Emergency vents were draining power from the reactors as quickly as they could. He paused by a venting station and watched the ivory numerals on the display click a
nd clack as they spun down like the altimeter of an aircraft in freefall. The newly limbered servo-harness on his back worked red iron flow-wheels on the pipework higher up, and a data inload spike stabbed into an open terminal port nearby. His bloodstream surged with synaesthetic heat from the protesting reactors.
‘Still far too high,’ he said. ‘Tyro’s not going to like that. No, not one bit.’
Voices cried in his ear, demanding updates, but he ignored them. What could he tell them that would matter? The power levels in the ship’s reactors were spiralling out of control, and no matter how many null rods he deployed, they were on the verge of going critical.
‘And once that happens…’ He left the sentence hanging.
Thamatica moved on through the engine spaces, watching dying servitors whose skin bubbled and peeled in the intolerable heat as they worked.
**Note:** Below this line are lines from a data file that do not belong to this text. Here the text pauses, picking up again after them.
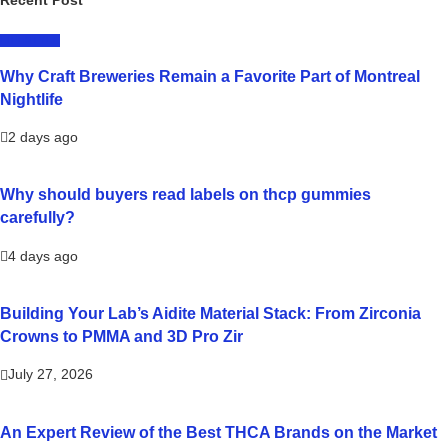
LIFESTYLE
Why Craft Breweries Remain a Favorite Part of Montreal
Nightlife
2 days ago
Why should buyers read labels on thcp gummies
carefully?
4 days ago
Building Your Lab’s Aidite Material Stack: From Zirconia
Crowns to PMMA and 3D Pro Zir
July 27, 2026
An Expert Review of the Best THCA Brands on the Market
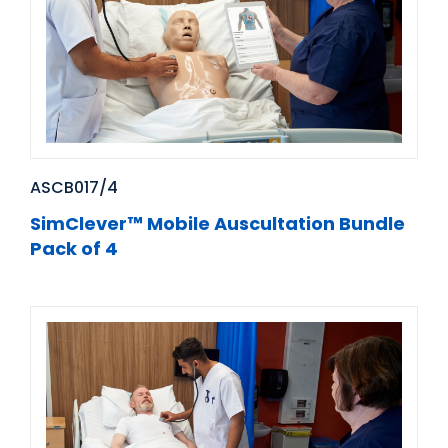
ASCB017/4
SimClever™ Mobile Auscultation Bundle
Pack of 4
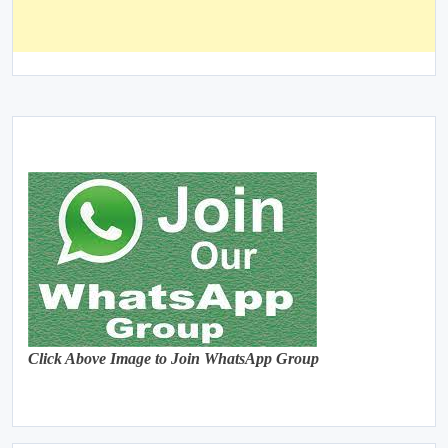
Click Above Image to Join WhatsApp Group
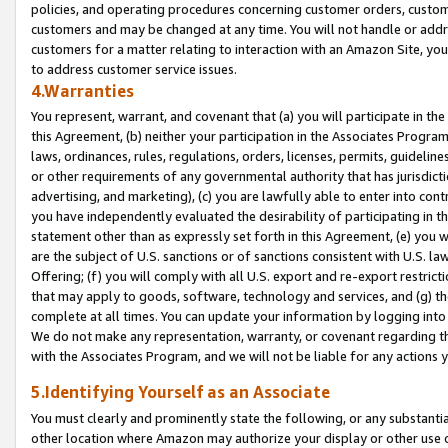
policies, and operating procedures concerning customer orders, custome
customers and may be changed at any time. You will not handle or addre
customers for a matter relating to interaction with an Amazon Site, yo
to address customer service issues.
4.Warranties
You represent, warrant, and covenant that (a) you will participate in t
this Agreement, (b) neither your participation in the Associates Program
laws, ordinances, rules, regulations, orders, licenses, permits, guidelin
or other requirements of any governmental authority that has jurisdicti
advertising, and marketing), (c) you are lawfully able to enter into cont
you have independently evaluated the desirability of participating in t
statement other than as expressly set forth in this Agreement, (e) you w
are the subject of U.S. sanctions or of sanctions consistent with U.S.
Offering; (f) you will comply with all U.S. export and re-export restric
that may apply to goods, software, technology and services, and (g) th
complete at all times. You can update your information by logging into 
We do not make any representation, warranty, or covenant regarding th
with the Associates Program, and we will not be liable for any actions
5.Identifying Yourself as an Associate
You must clearly and prominently state the following, or any substanti
other location where Amazon may authorize your display or other use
Exo-shielded enginseers fought with the venting controls, diverting power into redundant systems and looking for additional ways to bleed off the excess safely. A futile task, but one which might buy the captain some time to fight the enemy boarders. That was all Thamatica could give him, and it galled him that he had brought them to this.
‘I should be down in the decks, fighting,’ he said, diverting a portion of his attention to study the tactical feeds from the ship’s data engines. The embarkation deck was holding – just – though reports on the nature of the enemy made little sense, but it wasn’t the fighting there that concerned Thamatica.
A number of splinter groups had broken into the Sisypheum on the levels above the embarkation deck. Quick reaction forces were even now moving to intercept, but more and more it looked like the initial attack was intended to pin the defenders in place while some other objective was the true goal of the attack.
Thamatica shut off the feed. While he was as fearsome and indomitable in battle as any warrior of the X Legion, he knew this was where he could do the most good. He disengaged his inload spike and moved back towards the control station at the end of the engine spaces. Shapes moved in the fog of irradiated steam: servitors who would be dead within the hour from atomic poisoning and lexmechanics whose higher brain functions would already be degrading in the chemical backwash.